Devotional Thought for Today – 09/05/2022

1 PETER 5

Chapter CONTEXT MHCC: Peter ends Chapter 4 by saying; their trials were near at hand, that their souls were in danger as well as their bodies, and that the best way to preserve their souls is to commit them to God in well-doing. He goes on to Chapter 5 (and the close of the epistle) with: In which the apostle gives particular directions, first to the elders, how to behave themselves towards their flock (v. 1-4); then to the younger, to be obedient and humble, and to cast their care upon God (v. 5-7). He then exhorts all to sobriety, watchfulness against temptations, and stedfastness in the faith, praying earnestly for them; and so concludes his epistle with a solemn doxology, mutual salutations, and his apostolical benediction.
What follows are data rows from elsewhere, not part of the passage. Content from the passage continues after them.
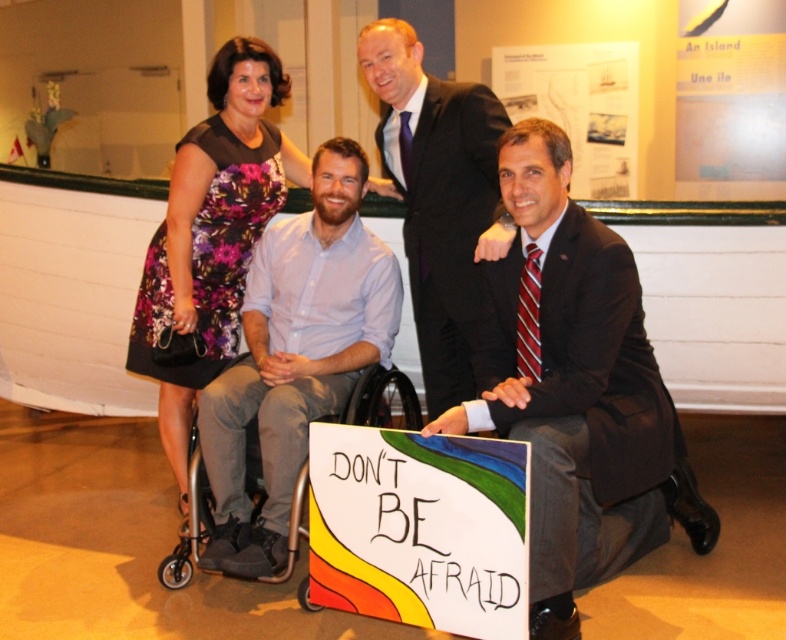
Who is positioned more to the left, matte black suit at upper center or silver metallic wheelchair at center?

silver metallic wheelchair at center

In the scene shown: Who is higher up, matte black suit at upper center or silver metallic wheelchair at center?

Positioned higher is matte black suit at upper center.

Between point (502, 256) and point (189, 465), which one is positioned behind?

The point (189, 465) is behind.

The image size is (786, 640). Identify the location of matte black suit at upper center. (439, 196).

Can you confirm if floral dress at upper left is positioned above silver metallic wheelchair at center?

Correct, floral dress at upper left is located above silver metallic wheelchair at center.

Between point (182, 317) and point (193, 548), which one is positioned in front?

Point (193, 548)

This screenshot has width=786, height=640. Find the location of `floral dress at upper left`. floral dress at upper left is located at coordinates (212, 232).

From the picture: Can you confirm if hand-painted paper sign at lower center is positioned below matte black suit at upper center?

Correct, hand-painted paper sign at lower center is located below matte black suit at upper center.

Consider the image. Who is more distant from viewer, (x=483, y=580) or (x=430, y=289)?

The point (x=430, y=289) is more distant.

I want to click on hand-painted paper sign at lower center, so click(419, 529).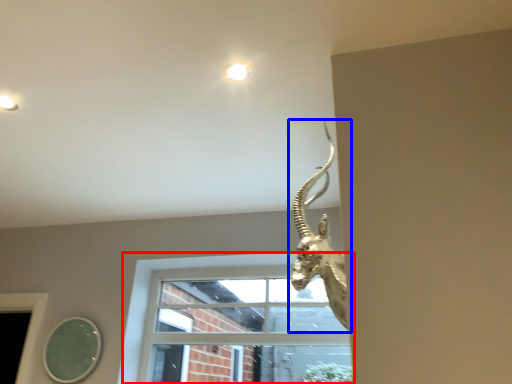
Question: Among these objects, which one is nearest to the camera, window (highlighted by a red box) or animal (highlighted by a blue box)?

Choices:
 (A) window
 (B) animal

Answer: (B)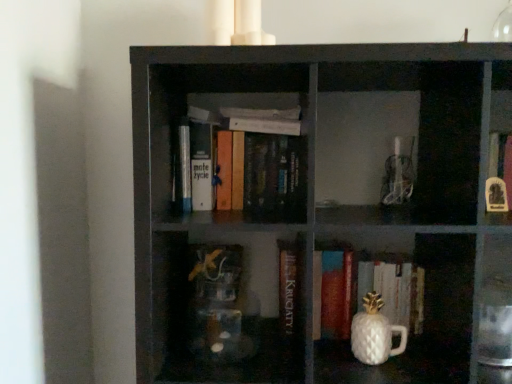
Question: Would you say hardcover books at center, the third book viewed from the right, is outside hardcover book at center, placed as the second book when sorted from right to left?

Choices:
 (A) no
 (B) yes

Answer: (B)

Question: Does hardcover books at center, which appears as the 1th book when viewed from the left, lie in front of hardcover book at center, placed as the second book when sorted from right to left?

Choices:
 (A) yes
 (B) no

Answer: (A)

Question: From the image's perspective, is hardcover books at center, which appears as the 1th book when viewed from the left, above hardcover book at center, the 2th book when ordered from left to right?

Choices:
 (A) no
 (B) yes

Answer: (B)

Question: Considering the relative sizes of hardcover books at center, the third book viewed from the right, and hardcover book at center, the 2th book when ordered from left to right, in the image provided, is hardcover books at center, the third book viewed from the right, bigger than hardcover book at center, the 2th book when ordered from left to right,?

Choices:
 (A) no
 (B) yes

Answer: (B)

Question: Can you confirm if hardcover books at center, the third book viewed from the right, is positioned to the right of hardcover book at center, the 2th book when ordered from left to right?

Choices:
 (A) no
 (B) yes

Answer: (A)

Question: Is hardcover books at center, the third book viewed from the right, taller than hardcover book at center, the 2th book when ordered from left to right?

Choices:
 (A) yes
 (B) no

Answer: (B)

Question: Does hardcover book at center, placed as the second book when sorted from right to left, have a smaller size compared to hardcover books at center, which appears as the 1th book when viewed from the left?

Choices:
 (A) yes
 (B) no

Answer: (A)

Question: Is hardcover book at center, placed as the second book when sorted from right to left, with hardcover books at center, the third book viewed from the right?

Choices:
 (A) no
 (B) yes

Answer: (A)

Question: Considering the relative sizes of hardcover book at center, placed as the second book when sorted from right to left, and hardcover books at center, the third book viewed from the right, in the image provided, is hardcover book at center, placed as the second book when sorted from right to left, shorter than hardcover books at center, the third book viewed from the right,?

Choices:
 (A) yes
 (B) no

Answer: (B)

Question: Is hardcover book at center, the 2th book when ordered from left to right, bigger than hardcover books at center, the third book viewed from the right?

Choices:
 (A) yes
 (B) no

Answer: (B)

Question: Considering the relative sizes of hardcover book at center, the 2th book when ordered from left to right, and hardcover books at center, the third book viewed from the right, in the image provided, is hardcover book at center, the 2th book when ordered from left to right, taller than hardcover books at center, the third book viewed from the right,?

Choices:
 (A) no
 (B) yes

Answer: (B)

Question: Is hardcover book at center, placed as the second book when sorted from right to left, facing away from hardcover books at center, the third book viewed from the right?

Choices:
 (A) no
 (B) yes

Answer: (A)

Question: Is black matte bookshelf at center oriented towards transparent glass vase at upper right?

Choices:
 (A) yes
 (B) no

Answer: (B)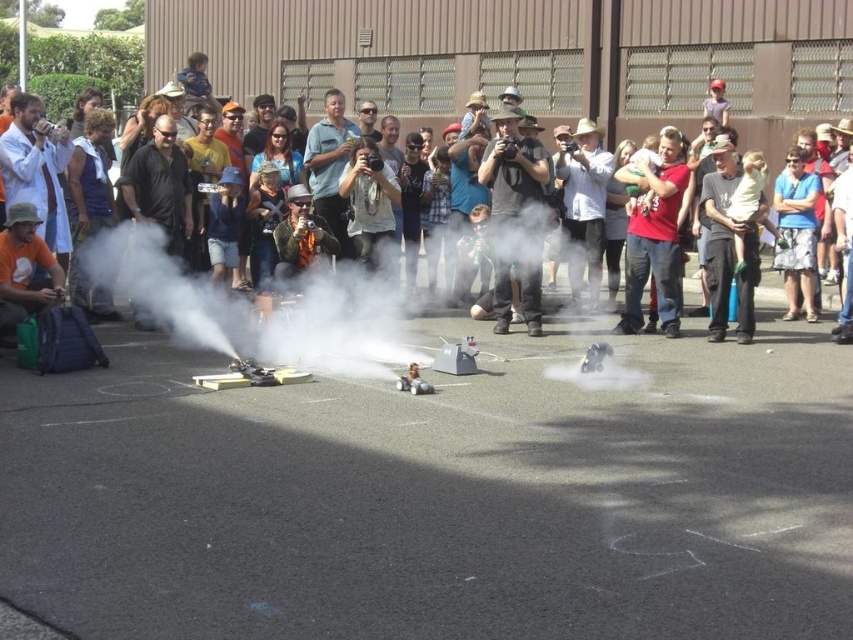
Who is more distant from viewer, (x=506, y=307) or (x=766, y=204)?

Positioned behind is point (x=506, y=307).

Does matte black camera at center appear on the left side of matte gray shirt at center?

Yes, matte black camera at center is to the left of matte gray shirt at center.

Locate an element on the screen. matte black camera at center is located at coordinates (515, 218).

Does red cotton shirt at center have a lesser width compared to blue floral shorts at center?

In fact, red cotton shirt at center might be wider than blue floral shorts at center.

Which is below, red cotton shirt at center or blue floral shorts at center?

Positioned lower is red cotton shirt at center.

Where is `red cotton shirt at center`? Image resolution: width=853 pixels, height=640 pixels. red cotton shirt at center is located at coordinates (654, 234).

Is the position of matte black laptop at center less distant than that of blue floral shorts at center?

Yes.

Can you confirm if matte black laptop at center is bigger than blue floral shorts at center?

Yes.

Between point (590, 173) and point (804, 269), which one is positioned behind?

Point (590, 173)

At what (x,y) coordinates should I click in order to perform the action: click on matte black laptop at center. Please return your answer as a coordinate pair (x, y). The image size is (853, 640). Looking at the image, I should click on (30, 173).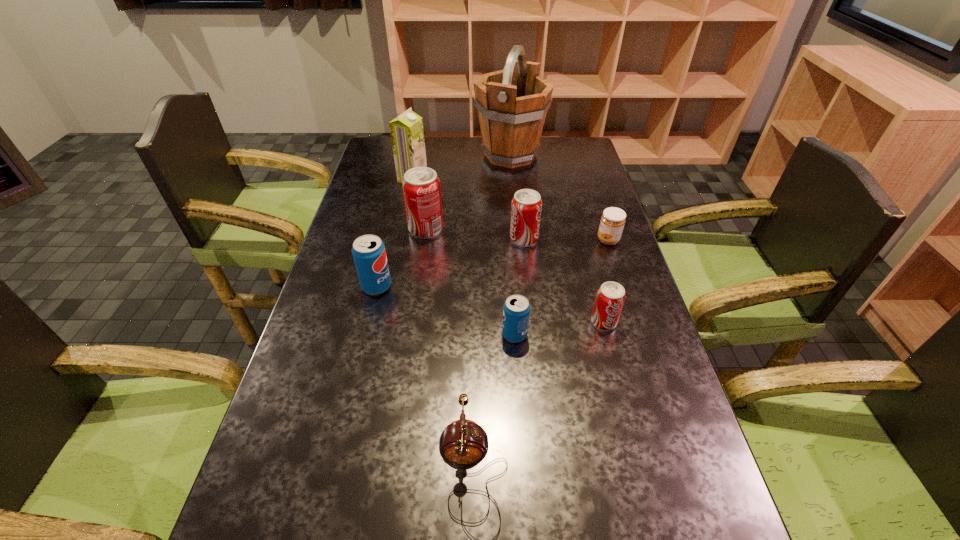
Locate which object ranks third in proximity to the second tallest object. Please provide its 2D coordinates. Your answer should be formatted as a tuple, i.e. [(x, y)], where the tuple contains the x and y coordinates of a point satisfying the conditions above.

[(526, 206)]

Point out which soda can is positioned as the fifth nearest to the tallest object. Please provide its 2D coordinates. Your answer should be formatted as a tuple, i.e. [(x, y)], where the tuple contains the x and y coordinates of a point satisfying the conditions above.

[(516, 311)]

The height and width of the screenshot is (540, 960). I want to click on soda can that is the second closest to the second red soda can from right to left, so click(610, 297).

Identify which red soda can is located as the second nearest to the second red soda can from left to right. Please provide its 2D coordinates. Your answer should be formatted as a tuple, i.e. [(x, y)], where the tuple contains the x and y coordinates of a point satisfying the conditions above.

[(610, 297)]

Locate which red soda can ranks in proximity to the right blue soda can. Please provide its 2D coordinates. Your answer should be formatted as a tuple, i.e. [(x, y)], where the tuple contains the x and y coordinates of a point satisfying the conditions above.

[(610, 297)]

The image size is (960, 540). Find the location of `free point that satisfies the following two spatial constraints: 1. on the back side of the nearest red soda can; 2. on the right side of the smaller blue soda can`. free point that satisfies the following two spatial constraints: 1. on the back side of the nearest red soda can; 2. on the right side of the smaller blue soda can is located at coordinates (514, 322).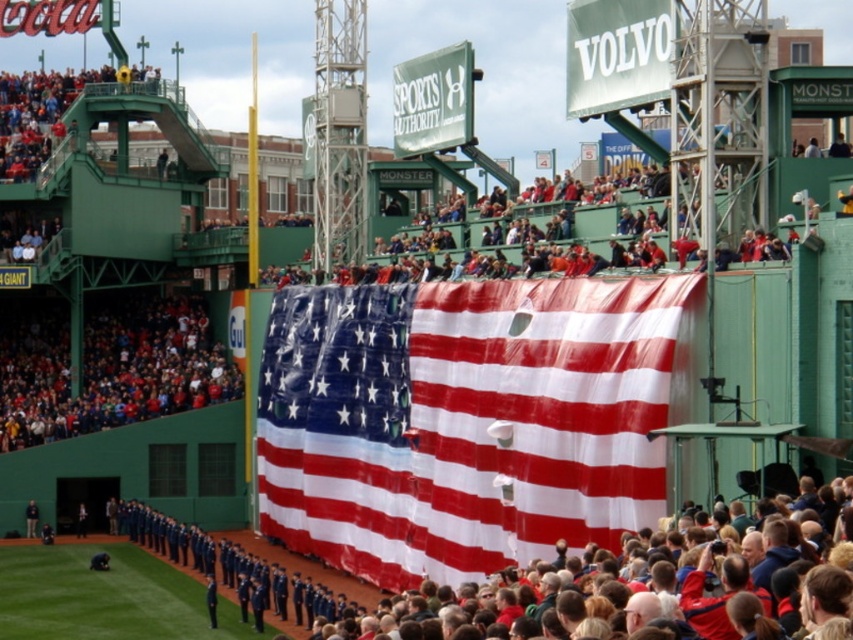
You are a photographer at the baseball stadium and want to capture a photo of the dark blue uniform at lower left without the polyester american flag at center blocking it. What should you do?

The polyester american flag at center is positioned over the dark blue uniform at lower left, so to avoid blocking, you should move your camera angle downward to capture the dark blue uniform at lower left below the flag.

You are a photographer positioned at the center of the baseball stadium outfield. You want to capture a photo that includes both the polyester american flag at center and the dark blue uniform at lower left. What is the minimum distance you need to move to ensure both are in frame?

The polyester american flag at center and dark blue uniform at lower left are 22.50 meters apart. To include both in the frame, you need to move back at least 22.50 meters from the closest object, ensuring both are within the camera view.

You are a photographer standing at the center of the baseball stadium outfield. You want to take a photo of both the American flag and the line of uniformed individuals. Which of the two points, point (535, 460) or point (36, 531), is closer to your current position?

Point (535, 460) is closer to the camera than point (36, 531), so it is closer to your current position.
In a previous devotional, we looked at how Pride can destroy a nation and individuals. Today let us look at the opposite of pride, and humility. It must be noted that in context this is written to the younger (either in age or spiritual maturity) of the flock to submit themselves to the elders. However, the basic principle is applicable to ALL MEMBERS regardless of their stature in the church.

In verse 5 (AMP) we read: Likewise, you who are younger, be subject to the elders. Clothe yourselves, all of you, with humility toward one another, for “God opposes the proud but gives grace to the humble.” This is a quote from Proverbs 3:34 where God blesses the humble and scorns the prideful.

Our main text in the (AMP) reads: Therefore humble yourselves under the mighty hand of God [set aside self-righteous pride], so that He may exalt you [to a place of honor in His service] at the appropriate time,

Note first, the mighty hand of God for which we must submit. We do not submit to any authority but the ultimate authority. The King of Kings and the one who appoints all others.

Note what must be set aside, self-righteous pride, so humility is an attitude of the heart, not just a mindset. As noted yesterday there are two kinds of pride one acceptable to God and one He hates.

Note why we must Humble ourselves, so that He may exalt you, it is for our own benefit. This same theme is repeated in Matthew 23:12, Luke 14:11, Luke 18:14, and James 4:10.

Calvin comments on this quite nicely:

Humble yourselves, therefore. We must ever bear in mind for what end he bids us to be humble before God, even that we may be more courteous and kind to our brethren, and not refuse to submit to them as far as love demands. Then they who are haughty and refractory towards men, are, he says, acting insolently towards God. He therefore exhorts all the godly to submit to God’s authority; and he calls God’s power his hand, that he might make them to fear [stand in awe] the more. For though hand is often applied to God, yet it is to be understood here according to the circumstances of the passage. But as we are wont commonly to fear, lest our humility should be a disadvantage to us, and others might for this reason grow more insolent, Peter meets this objection, and promises eminency [a position of prominence, here meant a place in the the Kingdom of God] to all who humble themselves.

But he adds, in due time, that he might at the same time obviate too much haste. He then intimates that it is necessary for us to learn humility now, but that the Lord well knows when it is expedient for us to be elevated. Thus it behooves us to yield to his counsel.